==== TEXT FOR ANALYSIS ====

Airplane!‘s many references to Airport 1975 doubtless resonated with audiences of the time—and resonate with me, because, improbably, that’s one of my favorite movies. But they’ll probably make little sense to younger viewers encountering Airplane! for the first time through this DVD.
Being an anniversary release, the DVD is loaded with extras. Its menu has the look of an in-flight information card and as you range from one option to the next, soundbites from the movie’s more notable scenes play in the background. (The voice of a panicky passenger shrieking, “I can’t take it anymore!” greets each return to the main menu, so that if you change several options in quick succession, that line, repeated over and over, is all you hear. This strikes me as a fairly grievous miscalculation on the part of the disc encoders.) The edition includes not only commentary and trivia tracks, but also a novel “Long Haul” track, where the movie is frequently interrupted with short interview snippets in which stars, directors, and extras relate factoids and behind-the-scenes insights in the familiar manner of the DVD featurette.
If the DVD’s technology breaks new ground, though, the panoply of features easily outstrips the content available to fill them. Many continuity errors and technical gaffes are noted; many banal stories related about behind-the-scenes non-events; there’s a lot of senseless chuckling among the principals and semi-joking pronouncements that this or that director has at long last run out of things to say; but the stories by and large feel pointless. Two exceptions: the actors portraying two slang-talking passengers—this time the reference is to Shaft—describe the process by which they wrote their own nadsattian dialogue by stringing bits of ‘70s vernacular together; and Zucker, Zucker, and Abrahams reveal that the real inspiration for Airplane! isn’t the aforementioned Airport series but instead an obscure Airplane disaster B-movie from much earlier, Zero Hour (1957).
Just because the directors cite Zero Hour as Airplane!‘s fulcrum doesn’t make it true, of course. The references to Saturday Night Fever, Airport 1975, and the rest are still plenty obvious. But it does underscore that Airplane!‘s hodgepodge of movie allusions is likely to look muddled today, since such wholesale borrowing afflicts current movies with the exasperating relentlessness of a facial tic. (Scary Movie 4 is scheduled for release in 2006.)
The “Don’t Call Me Shirley!” Edition also raises the question of Airplane!‘s legacy. And because the movie trades so heavily in previous legacies, it’s a tricky question. The best feature in the Long Haul track is probably when the trio of directors take us through a split-screen tour of the sequences in Airplane! that double sequences from Zero Hour—and do so as slavishly as Gus Van Sant’s 1998 remake of Psycho follows the Hitchcock original. As movies come to refer more and more to other movies, which in turn refer to other ones, subsequent generations will see them as exaggerated reiterations of undifferentiated genres, signifying nothing.

==== RECORDED DATA ====

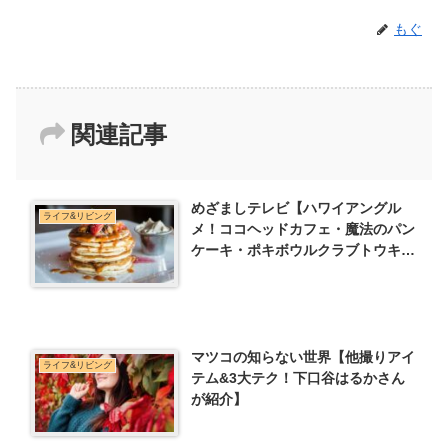
もぐ
関連記事
めざましテレビ【ハワイアングル
ライフ&リビング
メ！ココヘッドカフェ・魔法のパン
ケーキ・ポキボウルクラブトウキョ
ウ】
マツコの知らない世界【他撮りアイ
ライフ&リビング
テム&3大テク！下口谷はるかさん
が紹介】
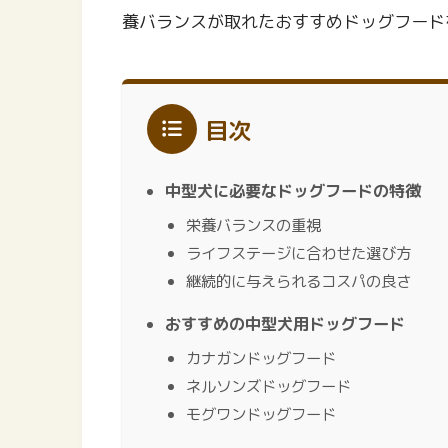
養バランスが取れたおすすめドッグフード
目次
中型犬に必要なドッグフードの特徴
栄養バランスの重視
ライフステージに合わせた選び方
継続的に与えられるコスパの良さ
おすすめの中型犬用ドッグフード
カナガンドッグフード
ネルソンズドッグフード
モグワンドッグフード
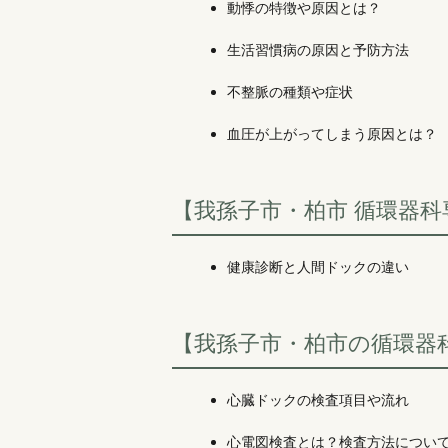
動悸の特徴や原因とは？
生活習慣病の原因と予防方法
不整脈の種類や症状
血圧が上がってしまう原因とは？
【我孫子市・柏市 循環器
健康診断と人間ドックの違い
【我孫子市・柏市の循環器
心臓ドックの検査項目や流れ
心電図検査とは？検査方法につい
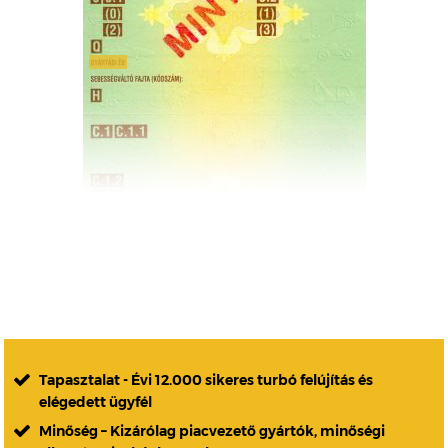
Tapasztalat - Évi 12.000 sikeres turbó felújítás és
elégedett ügyfél
Minőség – Kizárólag piacvezető gyártók, minőségi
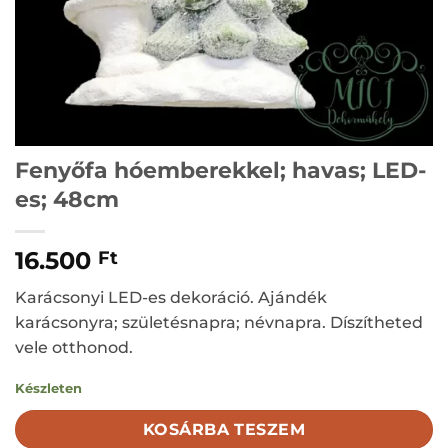
Fenyőfa hóemberekkel; havas; LED-
es; 48cm
16.500
Ft
Karácsonyi LED-es dekoráció. Ajándék
karácsonyra; születésnapra; névnapra. Díszítheted
vele otthonod.
Készleten
KOSÁRBA TESZEM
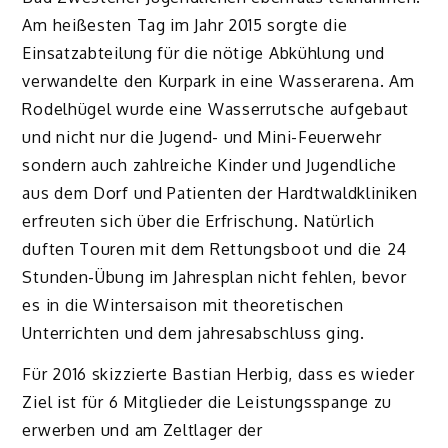
Am heißesten Tag im Jahr 2015 sorgte die
Einsatzabteilung für die nötige Abkühlung und
verwandelte den Kurpark in eine Wasserarena. Am
Rodelhügel wurde eine Wasserrutsche aufgebaut
und nicht nur die Jugend- und Mini-Feuerwehr
sondern auch zahlreiche Kinder und Jugendliche
aus dem Dorf und Patienten der Hardtwaldkliniken
erfreuten sich über die Erfrischung. Natürlich
duften Touren mit dem Rettungsboot und die 24
Stunden-Übung im Jahresplan nicht fehlen, bevor
es in die Wintersaison mit theoretischen
Unterrichten und dem jahresabschluss ging.
Für 2016 skizzierte Bastian Herbig, dass es wieder
Ziel ist für 6 Mitglieder die Leistungsspange zu
erwerben und am Zeltlager der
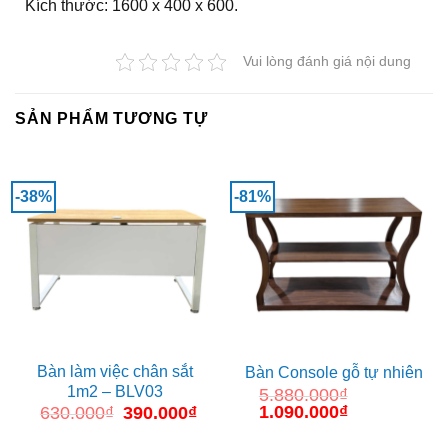
Kích thước: 1600 x 400 x 600.
Vui lòng đánh giá nội dung
SẢN PHẨM TƯƠNG TỰ
-38%
-81%
Bàn làm việc chân sắt
Bàn Console gỗ tự nhiên
1m2 – BLV03
5.880.000
₫
Giá
1.090.000
₫
Giá
630.000
₫
Giá
390.000
₫
Giá
gốc
hiện
gốc
hiện
là:
tại
là:
tại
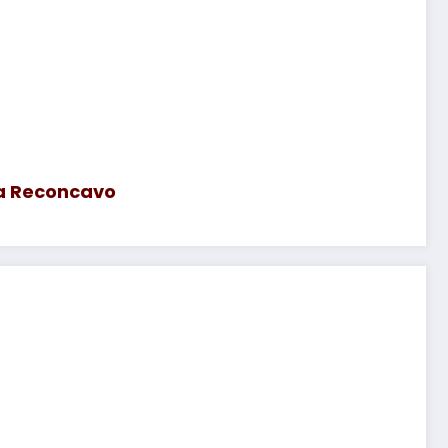
ia Reconcavo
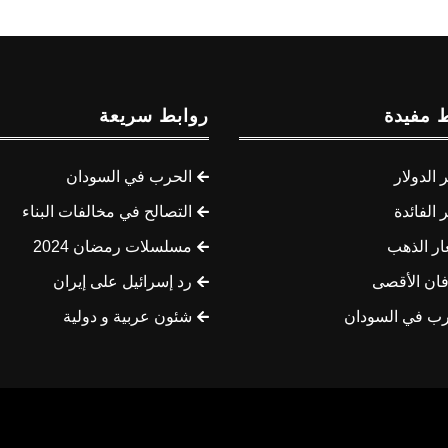
 مفيدة
روابط سريعة
الدولار
الحرب في السودان
الفائدة
التصالح في مخالفات البناء
ار الذهب
مسلسلات رمضان 2024
ان الأقصى
رد إسرائيل على إيران
رب في السودان
شئون عربية و دولية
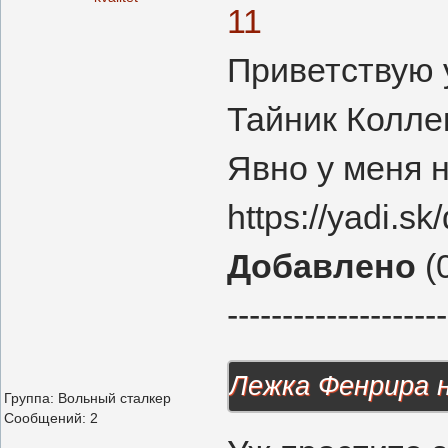
11
Приветствую 
Тайник Колле
Явно у меня н
https://yadi.
Добавлено
(0
--------------------
Лежка Фенрира 
Группа: Вольный сталкер
Сообщений:
2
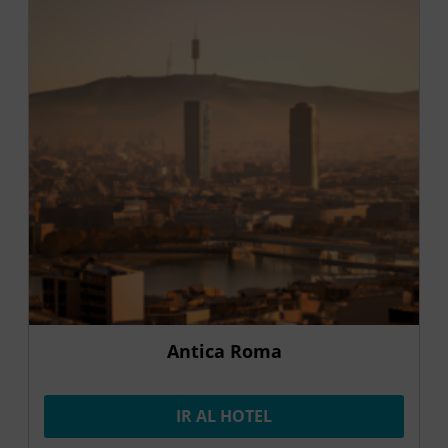
Antica Roma
IR AL HOTEL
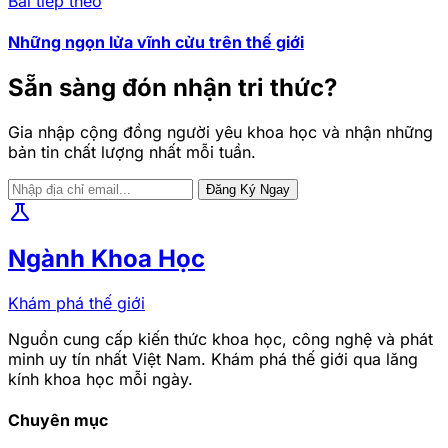
Bài tiếp theo
Những ngọn lửa vĩnh cửu trên thế giới
Sẵn sàng đón nhận tri thức?
Gia nhập cộng đồng người yêu khoa học và nhận những
bản tin chất lượng nhất mỗi tuần.
Đăng Ký Ngay
science
Ngành Khoa Học
Khám phá thế giới
Nguồn cung cấp kiến thức khoa học, công nghệ và phát
minh uy tín nhất Việt Nam. Khám phá thế giới qua lăng
kính khoa học mỗi ngày.
Chuyên mục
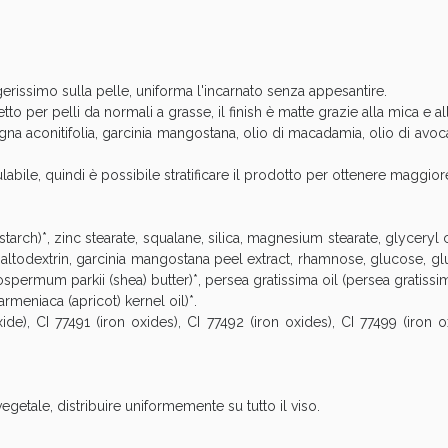
cellulite e Fanghi: Sconto fino al 40% valido 
erissimo sulla pelle, uniforma l'incarnato senza appesantire.
to per pelli da normali a grasse, il finish è matte grazie alla mica e all
gna aconitifolia, garcinia mangostana, olio di macadamia, olio di avocad
le, quindi è possibile stratificare il prodotto per ottenere maggio
tarch)*, zinc stearate, squalane, silica, magnesium stearate, glyceryl
, maltodextrin, garcinia mangostana peel extract, rhamnose, glucose, g
ospermum parkii (shea) butter)*, persea gratissima oil (persea gratiss
rmeniaca (apricot) kernel oil)*.
ide), CI 77491 (iron oxides), CI 77492 (iron oxides), CI 77499 (iron o
cellulite e Fanghi: Sconto fino al 40% valido 
getale, distribuire uniformemente su tutto il viso.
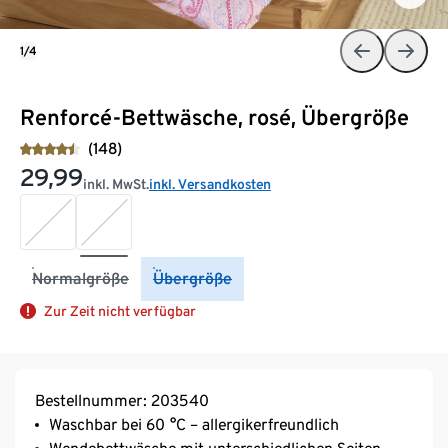
1/4
Renforcé-Bettwäsche, rosé, Übergröße
(148)
29,99
inkl. MwSt.
inkl. Versandkosten
Normalgröße
Übergröße
Zur Zeit nicht verfügbar
Bestellnummer: 203540
Waschbar bei 60 °C – allergikerfreundlich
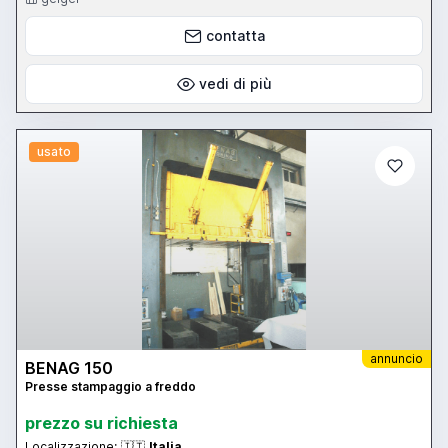
contatta
vedi di più
usato
annuncio
BENAG 150
Presse stampaggio a freddo
prezzo su richiesta
Localizzazione:
🇮🇹
Italia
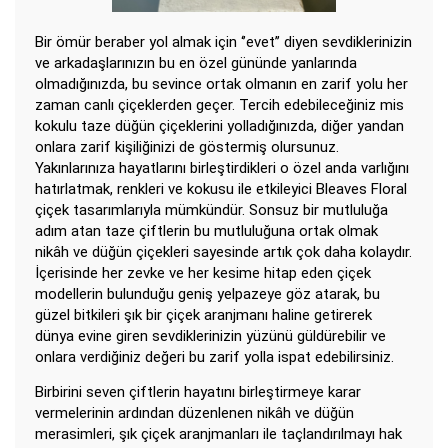
Bir ömür beraber yol almak için ‘’evet’’ diyen sevdiklerinizin
ve arkadaşlarınızın bu en özel gününde yanlarında
olmadığınızda, bu sevince ortak olmanın en zarif yolu her
zaman canlı çiçeklerden geçer. Tercih edebileceğiniz mis
kokulu taze düğün çiçeklerini yolladığınızda, diğer yandan
onlara zarif kişiliğinizi de göstermiş olursunuz.
Yakınlarınıza hayatlarını birleştirdikleri o özel anda varlığını
hatırlatmak, renkleri ve kokusu ile etkileyici Bleaves Floral
çiçek tasarımlarıyla mümkündür. Sonsuz bir mutluluğa
adım atan taze çiftlerin bu mutluluğuna ortak olmak
nikâh ve düğün çiçekleri sayesinde artık çok daha kolaydır.
İçerisinde her zevke ve her kesime hitap eden çiçek
modellerin bulunduğu geniş yelpazeye göz atarak, bu
güzel bitkileri şık bir çiçek aranjmanı haline getirerek
dünya evine giren sevdiklerinizin yüzünü güldürebilir ve
onlara verdiğiniz değeri bu zarif yolla ispat edebilirsiniz.
Birbirini seven çiftlerin hayatını birleştirmeye karar
vermelerinin ardından düzenlenen nikâh ve düğün
merasimleri, şık çiçek aranjmanları ile taçlandırılmayı hak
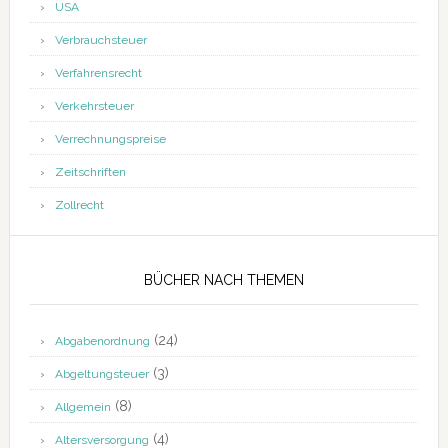
USA
Verbrauchsteuer
Verfahrensrecht
Verkehrsteuer
Verrechnungspreise
Zeitschriften
Zollrecht
BÜCHER NACH THEMEN
(24)
Abgabenordnung
(3)
Abgeltungsteuer
(8)
Allgemein
(4)
Altersversorgung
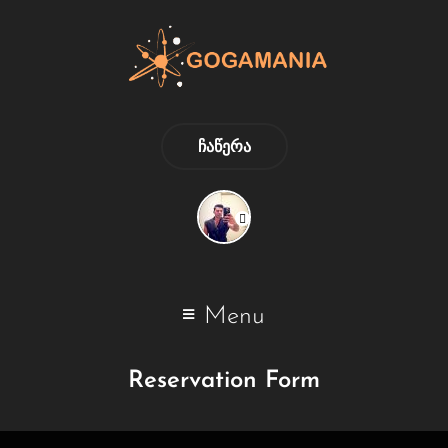
ᲩᲐᲬᲔᲠᲐ
Menu
Reservation Form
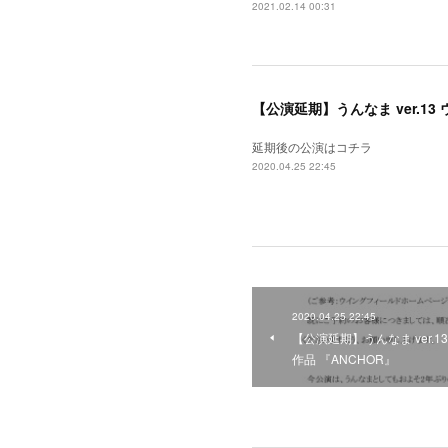
2021.02.14 00:31
【公演延期】うんなま ver.1
延期後の公演はコチラ
2020.04.25 22:45
2020.04.25 22:45
【公演延期】うんなま ver.
作品 『ANCHOR』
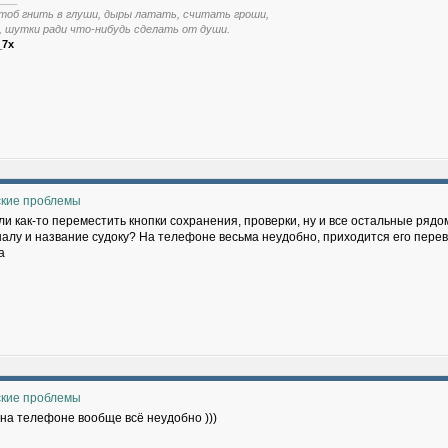
тоб гнить в глуши, дыры латать, считать гроши,
, шутки ради что-нибудь сделать от души.
_7x
ские проблемы
ли как-то переместить кнопки сохранения, проверки, ну и все остальные рядо
налу и название судоку? На телефоне весьма неудобно, приходится его перев
а
ские проблемы
 на телефоне вообще всё неудобно )))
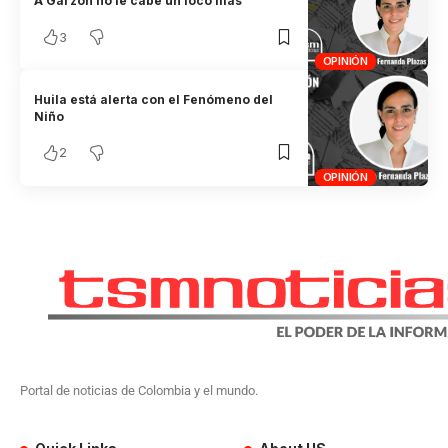
A Garzón no le cabe un loco más
3
OPINIÓN
Huila está alerta con el Fenómeno del
Niño
2
OPINIÓN
Portal de noticias de Colombia y el mundo.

====

• [WHAT TO DO]
**A.** Set down the passage of the Airplane! DVD review from "Being an anniversary" up to and including "the DVD featurette.", copying every word exactly.
**B.** In the entries, rewrite the lines from the line with "Am heißesten Tag im Jahr 2015 sorgte die" up to and including the line with "sondern auch zahlreiche" as a numbered list, leaving out any blank lines.

• [ANSWERS IN ORDER]
**A.**
Being an anniversary release, the DVD is loaded with extras. Its menu has the look of an in-flight information card and as you range from one option to the next, soundbites from the movie’s more notable scenes play in the background. (The voice of a panicky passenger shrieking, “I can’t take it anymore!” greets each return to the main menu, so that if you change several options in quick succession, that line, repeated over and over, is all you hear. This strikes me as a fairly grievous miscalculation on the part of the disc encoders.) The edition includes not only commentary and trivia tracks, but also a novel “Long Haul” track, where the movie is frequently interrupted with short interview snippets in which stars, directors, and extras relate factoids and behind-the-scenes insights in the familiar manner of the DVD featurette.

**B.**
1. Am heißesten Tag im Jahr 2015 sorgte die
2. Einsatzabteilung für die nötige Abkühlung und
3. verwandelte den Kurpark in eine Wasserarena. Am
4. Rodelhügel wurde eine Wasserrutsche aufgebaut
5. und nicht nur die Jugend- und Mini-Feuerwehr
6. sondern auch zahlreiche Kinder und Jugendliche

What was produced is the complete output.